TASK BRIEF
Where an image appears in the data, omit it and reproduce the rest exactly.

━━━━━━━━━━━━━━━━

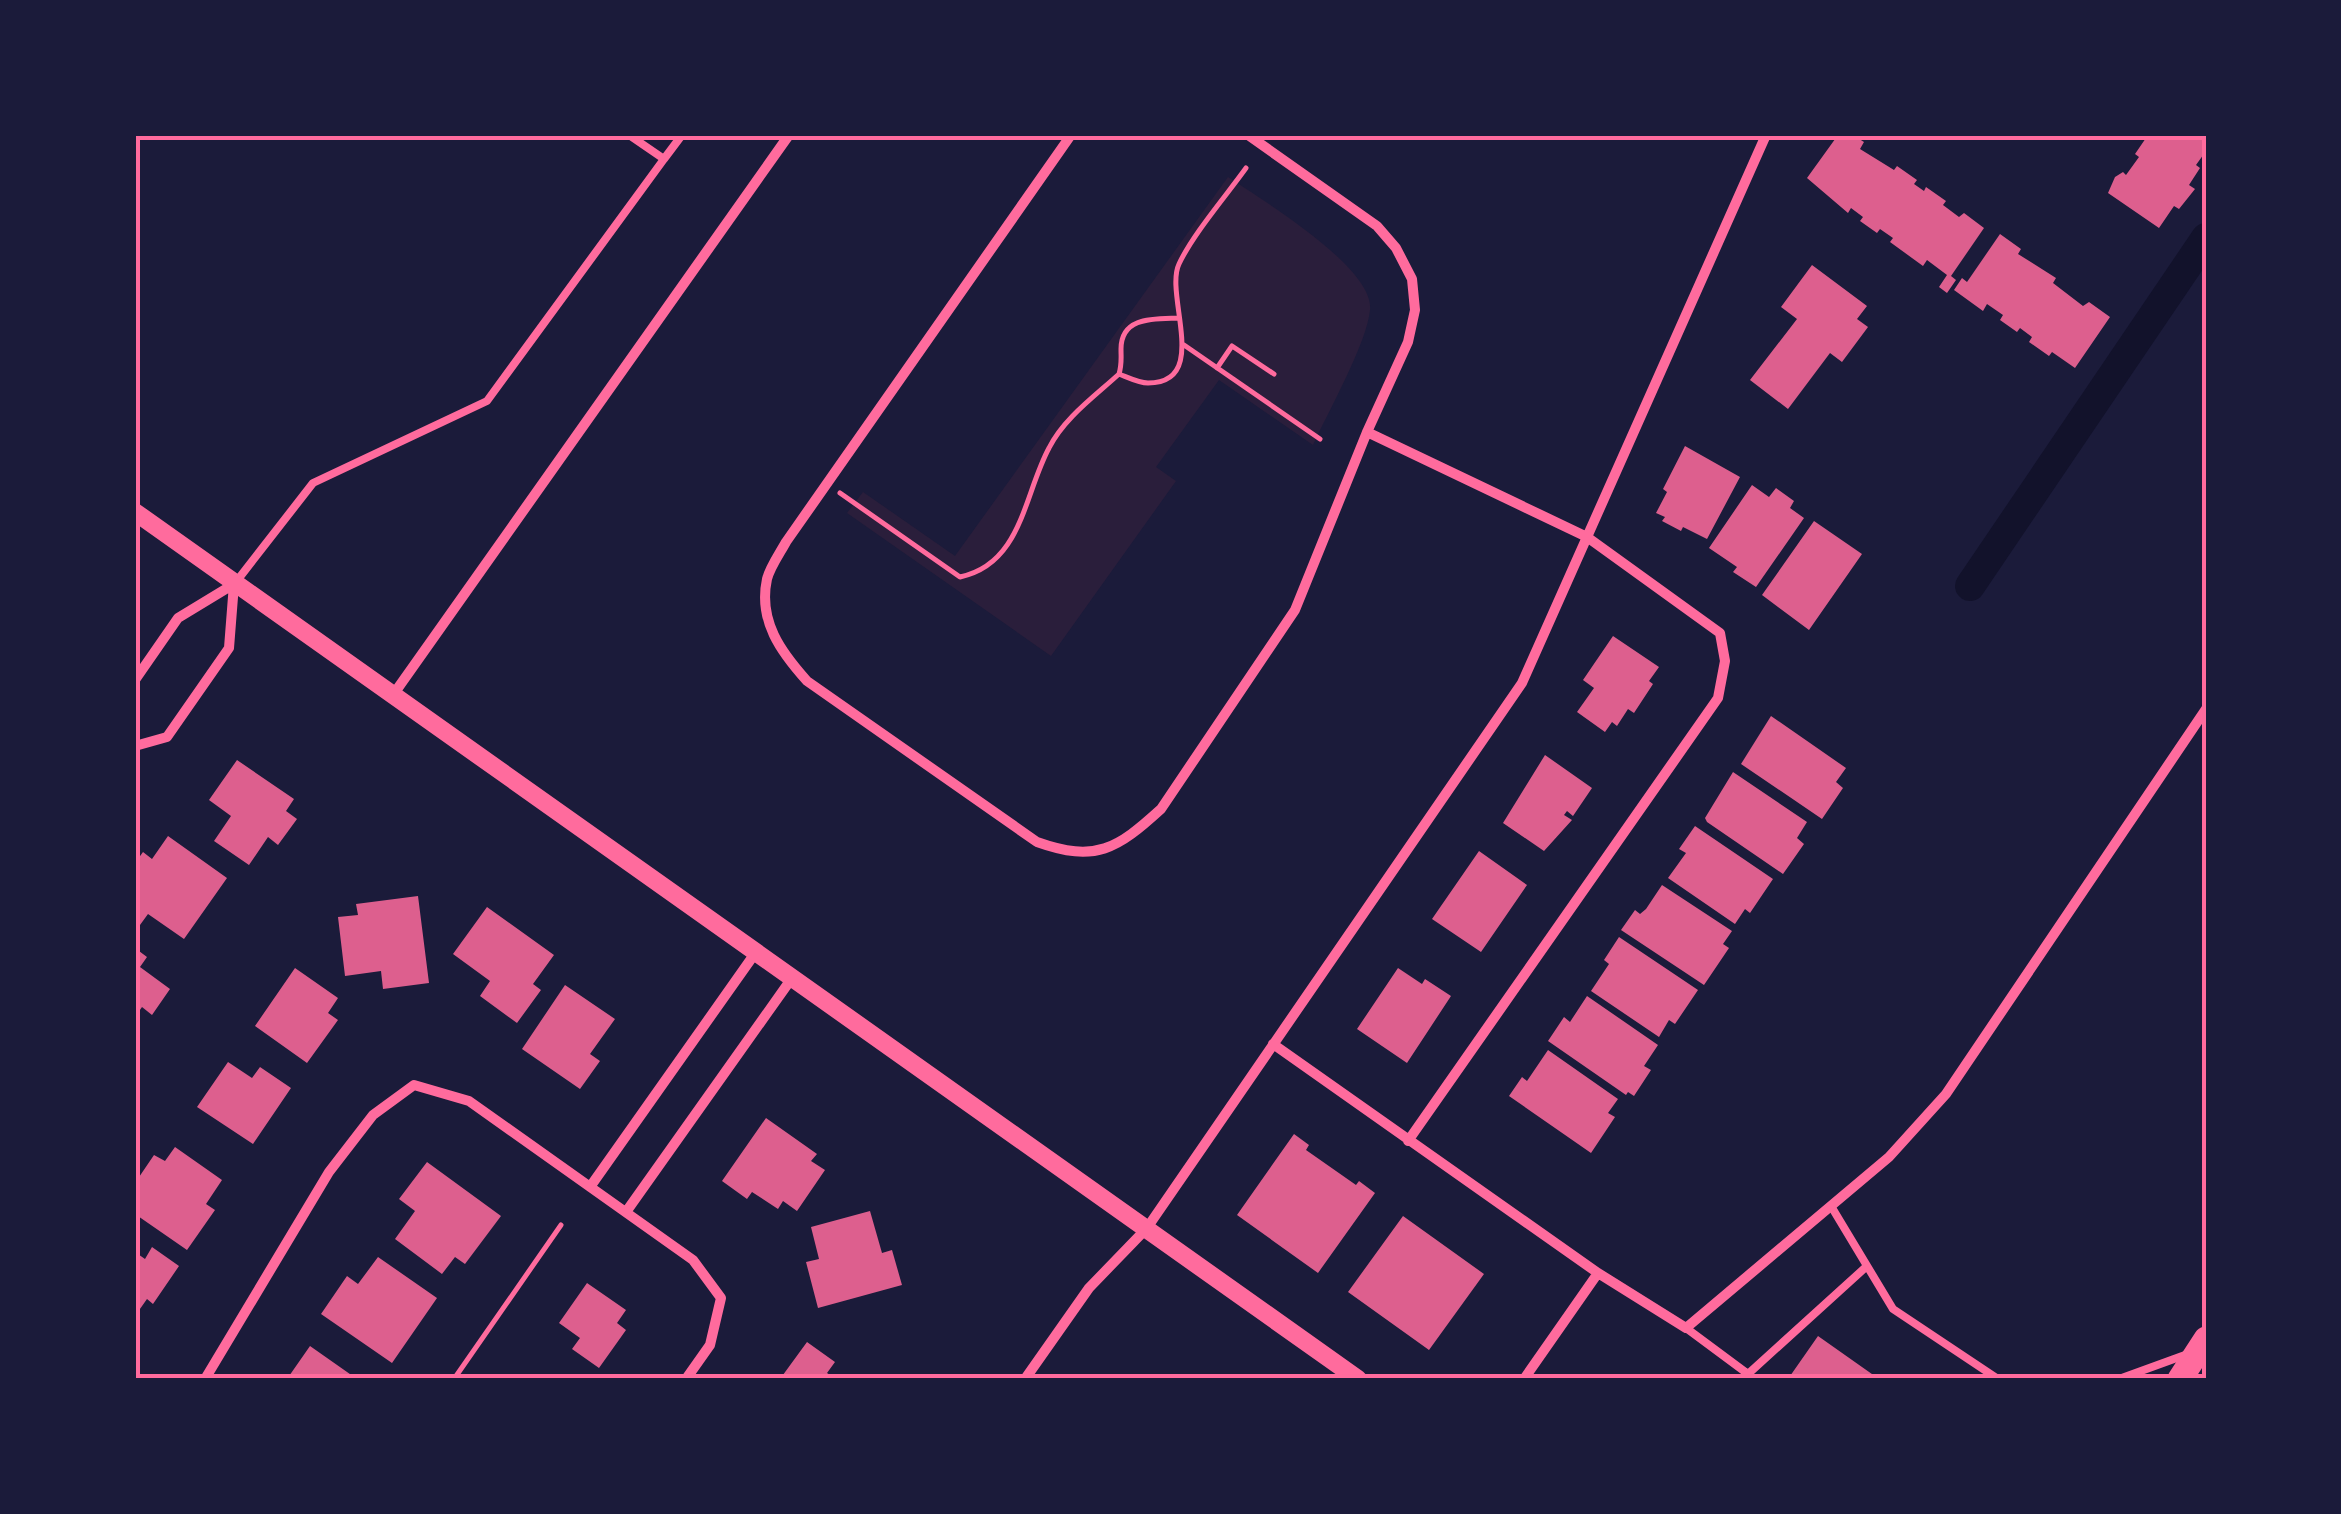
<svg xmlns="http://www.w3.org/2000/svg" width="2341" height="1514" font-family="'Work Sans',sans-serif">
<rect width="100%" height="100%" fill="#1b1b3a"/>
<!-- green -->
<path fill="#2a1e3b" d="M1228,177C1261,199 1375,268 1370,310C1367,343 1328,412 1313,445L1219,380L1156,467L1176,481L1051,656L847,513L863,492L955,556Z"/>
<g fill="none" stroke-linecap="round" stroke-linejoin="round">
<!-- canal -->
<path stroke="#12122b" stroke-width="30" d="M1970,586L2206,238"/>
</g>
<!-- building -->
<path fill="#dd5f8e" d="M1838,135H1853L1864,142L1860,149L1894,170L1897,166L1917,180L1914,184L1924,191L1926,187L1946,201L1943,205L1959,217L1964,213L1984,228L1951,276L1956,280L1947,293L1939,287L1947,275L1927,260L1923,266L1890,242L1893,238L1880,229L1877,233L1860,221L1863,217L1851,208L1848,213L1807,178Z
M2148,135H2206V151L2196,165L2200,168L2189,185L2195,189L2179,209L2174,206L2159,228L2108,193L2115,177L2123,172L2126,175L2139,157L2135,154Z
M2000,234L2021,249L2018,254L2056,278L2053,283L2083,306L2089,302L2110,317L2075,368L2052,352L2049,356L2029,342L2032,337L2020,328L2017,332L2000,320L2003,315L1987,304L1983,311L1954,290L1962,278L1967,282Z
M1812,265L1867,306L1857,319L1868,327L1842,362L1830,353L1788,409L1750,380L1797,319L1781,307Z
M1685,446L1740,477L1707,539L1683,527L1681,531L1662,521L1665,517L1656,513L1667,492L1663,489Z
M1752,485L1769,497L1776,488L1794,501L1790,508L1804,518L1756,587L1733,572L1737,567L1709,548Z
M1814,521L1862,554L1809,630L1762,595Z
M1613,636L1659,667L1649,681L1653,684L1634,713L1628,709L1617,726L1612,722L1605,732L1577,712L1594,688L1583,680Z
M1771,716L1846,768L1836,782L1843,788L1822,819L1741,764Z
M1545,755L1592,788L1573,816L1567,811L1564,815L1572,820L1544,851L1503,823Z
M237,760L294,799L286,811L297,819L278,845L268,837L249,865L214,841L231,816L209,800Z
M1733,772L1807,822L1797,838L1804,844L1783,874L1707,822L1705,818Z
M1695,826L1773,879L1750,913L1745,909L1735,924L1668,878L1686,853L1679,849Z
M168,836L227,878L184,939L148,914L140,925L135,922V863L143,852L152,859Z
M1479,851L1527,885L1481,952L1432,919Z
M1662,885L1732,931L1723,944L1729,948L1704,985L1621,930L1635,910L1640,914L1646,909Z
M418,896L429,983L383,989L381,971L345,976L338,917L358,915L356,904Z
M487,907L554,955L533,984L541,990L517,1023L480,996L490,981L453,954Z
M1619,937L1698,990L1675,1024L1669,1020L1659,1037L1591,991L1609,964L1604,960Z
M135,948L147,957L140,967L170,989L152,1015L142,1007L135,1017Z
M295,968L338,998L328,1013L338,1020L307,1063L255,1026Z
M1398,968L1422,984L1425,979L1451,996L1407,1063L1357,1029Z
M565,985L615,1019L590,1054L600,1061L580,1089L522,1049Z
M1587,996L1658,1045L1644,1066L1651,1070L1634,1096L1628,1092L1626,1095L1548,1041L1564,1017L1570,1022Z
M1548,1050L1618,1099L1608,1113L1615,1117L1591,1153L1509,1096L1522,1077L1527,1081Z
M228,1062L252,1078L260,1067L291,1088L253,1144L197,1107Z
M766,1118L817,1154L811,1161L825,1170L797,1211L783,1201L778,1209L752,1192L747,1199L722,1181Z
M1294,1134L1309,1145L1306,1150L1356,1185L1359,1181L1375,1193L1318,1273L1237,1215Z
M175,1147L222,1180L206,1204L215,1210L187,1250L135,1214V1183L154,1155L165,1161Z
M427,1162L501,1216L465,1264L455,1257L442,1274L395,1239L415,1211L399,1199Z
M870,1211L882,1253L892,1250L902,1285L818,1308L806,1262L819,1259L811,1227Z
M1403,1216L1484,1274L1429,1350L1348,1292Z
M152,1247L179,1266L153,1304L147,1299L135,1316V1252L145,1259Z
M378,1257L437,1298L392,1363L321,1314L347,1276L358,1284Z
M587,1283L626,1310L617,1323L626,1330L599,1368L572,1349L580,1338L559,1323Z
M1818,1336L1879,1379H1788Z
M807,1342L835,1362L827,1373L836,1379H780Z
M310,1346L357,1379H287Z"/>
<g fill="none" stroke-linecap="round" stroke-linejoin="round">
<!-- path -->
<path stroke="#ff6b9d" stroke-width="5" d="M1184,345L1320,439
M1217,368L1232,346L1274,374
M1119,374C1122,364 1121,359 1121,349C1121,316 1155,319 1179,318
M840,493L960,577C1022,564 1024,494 1049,448C1064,418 1095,396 1119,374C1127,377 1139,383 1148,383C1211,383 1164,295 1179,264C1193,234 1226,196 1246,168
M454,1379L561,1225"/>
<!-- service -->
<path stroke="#ff6b9d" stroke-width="8" d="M664,159L682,135
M236,582L313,483L487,401L664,159L629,135
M1831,1206L1893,1309L1998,1379
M1686,1328L1748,1374L1867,1266
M2119,1379L2185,1355"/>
<!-- minor -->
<path stroke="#ff6b9d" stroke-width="10" d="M1071,135L786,542C780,553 770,567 767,579C758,621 781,652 807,681L1037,842C1096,863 1117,849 1161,809L1295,610L1367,432L1408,342L1415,310L1412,279L1396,248L1377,226L1248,135
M1367,432L1587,537L1720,633L1725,661L1718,698L1408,1141
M135,680L178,618L234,584L229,648L167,737L135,746
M393,695L789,135
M1273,1044L1598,1273L1686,1328L1889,1157L1946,1094L2206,709
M590,1187L756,952
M626,1212L792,978
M205,1379L329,1172L373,1115L414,1085L469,1101L693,1260L721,1298L710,1345L686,1379
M1025,1379L1089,1288L1147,1228L1522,683L1766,135
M1524,1379L1598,1273"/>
<!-- tertiary -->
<path stroke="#ff6b9d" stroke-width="18" d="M135,512L1358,1379"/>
<!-- primary -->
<path stroke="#ff6b9d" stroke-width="25" d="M2180,1379L2206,1339"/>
</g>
<!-- border -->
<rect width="2341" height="1514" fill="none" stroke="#1b1b3a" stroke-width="275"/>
<rect x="138" y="138" width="2066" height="1238" fill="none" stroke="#ff6b9d" stroke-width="4"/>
</svg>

━━━━━━━━━━━━━━━━

EXERCISE OUTPUT
<svg xmlns="http://www.w3.org/2000/svg" width="2341" height="1514" font-family="'Work Sans',sans-serif">
<rect width="100%" height="100%" fill="#1b1b3a"/>
<!-- green -->
<path fill="#2a1e3b" d="M1228,177C1261,199 1375,268 1370,310C1367,343 1328,412 1313,445L1219,380L1156,467L1176,481L1051,656L847,513L863,492L955,556Z"/>
<g fill="none" stroke-linecap="round" stroke-linejoin="round">
<!-- canal -->
<path stroke="#12122b" stroke-width="30" d="M1970,586L2206,238"/>
</g>
<!-- building -->
<path fill="#dd5f8e" d="M1838,135H1853L1864,142L1860,149L1894,170L1897,166L1917,180L1914,184L1924,191L1926,187L1946,201L1943,205L1959,217L1964,213L1984,228L1951,276L1956,280L1947,293L1939,287L1947,275L1927,260L1923,266L1890,242L1893,238L1880,229L1877,233L1860,221L1863,217L1851,208L1848,213L1807,178Z
M2148,135H2206V151L2196,165L2200,168L2189,185L2195,189L2179,209L2174,206L2159,228L2108,193L2115,177L2123,172L2126,175L2139,157L2135,154Z
M2000,234L2021,249L2018,254L2056,278L2053,283L2083,306L2089,302L2110,317L2075,368L2052,352L2049,356L2029,342L2032,337L2020,328L2017,332L2000,320L2003,315L1987,304L1983,311L1954,290L1962,278L1967,282Z
M1812,265L1867,306L1857,319L1868,327L1842,362L1830,353L1788,409L1750,380L1797,319L1781,307Z
M1685,446L1740,477L1707,539L1683,527L1681,531L1662,521L1665,517L1656,513L1667,492L1663,489Z
M1752,485L1769,497L1776,488L1794,501L1790,508L1804,518L1756,587L1733,572L1737,567L1709,548Z
M1814,521L1862,554L1809,630L1762,595Z
M1613,636L1659,667L1649,681L1653,684L1634,713L1628,709L1617,726L1612,722L1605,732L1577,712L1594,688L1583,680Z
M1771,716L1846,768L1836,782L1843,788L1822,819L1741,764Z
M1545,755L1592,788L1573,816L1567,811L1564,815L1572,820L1544,851L1503,823Z
M237,760L294,799L286,811L297,819L278,845L268,837L249,865L214,841L231,816L209,800Z
M1733,772L1807,822L1797,838L1804,844L1783,874L1707,822L1705,818Z
M1695,826L1773,879L1750,913L1745,909L1735,924L1668,878L1686,853L1679,849Z
M168,836L227,878L184,939L148,914L140,925L135,922V863L143,852L152,859Z
M1479,851L1527,885L1481,952L1432,919Z
M1662,885L1732,931L1723,944L1729,948L1704,985L1621,930L1635,910L1640,914L1646,909Z
M418,896L429,983L383,989L381,971L345,976L338,917L358,915L356,904Z
M487,907L554,955L533,984L541,990L517,1023L480,996L490,981L453,954Z
M1619,937L1698,990L1675,1024L1669,1020L1659,1037L1591,991L1609,964L1604,960Z
M135,948L147,957L140,967L170,989L152,1015L142,1007L135,1017Z
M295,968L338,998L328,1013L338,1020L307,1063L255,1026Z
M1398,968L1422,984L1425,979L1451,996L1407,1063L1357,1029Z
M565,985L615,1019L590,1054L600,1061L580,1089L522,1049Z
M1587,996L1658,1045L1644,1066L1651,1070L1634,1096L1628,1092L1626,1095L1548,1041L1564,1017L1570,1022Z
M1548,1050L1618,1099L1608,1113L1615,1117L1591,1153L1509,1096L1522,1077L1527,1081Z
M228,1062L252,1078L260,1067L291,1088L253,1144L197,1107Z
M766,1118L817,1154L811,1161L825,1170L797,1211L783,1201L778,1209L752,1192L747,1199L722,1181Z
M1294,1134L1309,1145L1306,1150L1356,1185L1359,1181L1375,1193L1318,1273L1237,1215Z
M175,1147L222,1180L206,1204L215,1210L187,1250L135,1214V1183L154,1155L165,1161Z
M427,1162L501,1216L465,1264L455,1257L442,1274L395,1239L415,1211L399,1199Z
M870,1211L882,1253L892,1250L902,1285L818,1308L806,1262L819,1259L811,1227Z
M1403,1216L1484,1274L1429,1350L1348,1292Z
M152,1247L179,1266L153,1304L147,1299L135,1316V1252L145,1259Z
M378,1257L437,1298L392,1363L321,1314L347,1276L358,1284Z
M587,1283L626,1310L617,1323L626,1330L599,1368L572,1349L580,1338L559,1323Z
M1818,1336L1879,1379H1788Z
M807,1342L835,1362L827,1373L836,1379H780Z
M310,1346L357,1379H287Z"/>
<g fill="none" stroke-linecap="round" stroke-linejoin="round">
<!-- path -->
<path stroke="#ff6b9d" stroke-width="5" d="M1184,345L1320,439
M1217,368L1232,346L1274,374
M1119,374C1122,364 1121,359 1121,349C1121,316 1155,319 1179,318
M840,493L960,577C1022,564 1024,494 1049,448C1064,418 1095,396 1119,374C1127,377 1139,383 1148,383C1211,383 1164,295 1179,264C1193,234 1226,196 1246,168
M454,1379L561,1225"/>
<!-- service -->
<path stroke="#ff6b9d" stroke-width="8" d="M664,159L682,135
M236,582L313,483L487,401L664,159L629,135
M1831,1206L1893,1309L1998,1379
M1686,1328L1748,1374L1867,1266
M2119,1379L2185,1355"/>
<!-- minor -->
<path stroke="#ff6b9d" stroke-width="10" d="M1071,135L786,542C780,553 770,567 767,579C758,621 781,652 807,681L1037,842C1096,863 1117,849 1161,809L1295,610L1367,432L1408,342L1415,310L1412,279L1396,248L1377,226L1248,135
M1367,432L1587,537L1720,633L1725,661L1718,698L1408,1141
M135,680L178,618L234,584L229,648L167,737L135,746
M393,695L789,135
M1273,1044L1598,1273L1686,1328L1889,1157L1946,1094L2206,709
M590,1187L756,952
M626,1212L792,978
M205,1379L329,1172L373,1115L414,1085L469,1101L693,1260L721,1298L710,1345L686,1379
M1025,1379L1089,1288L1147,1228L1522,683L1766,135
M1524,1379L1598,1273"/>
<!-- tertiary -->
<path stroke="#ff6b9d" stroke-width="18" d="M135,512L1358,1379"/>
<!-- primary -->
<path stroke="#ff6b9d" stroke-width="25" d="M2180,1379L2206,1339"/>
</g>
<!-- border -->
<rect width="2341" height="1514" fill="none" stroke="#1b1b3a" stroke-width="275"/>
<rect x="138" y="138" width="2066" height="1238" fill="none" stroke="#ff6b9d" stroke-width="4"/>
</svg>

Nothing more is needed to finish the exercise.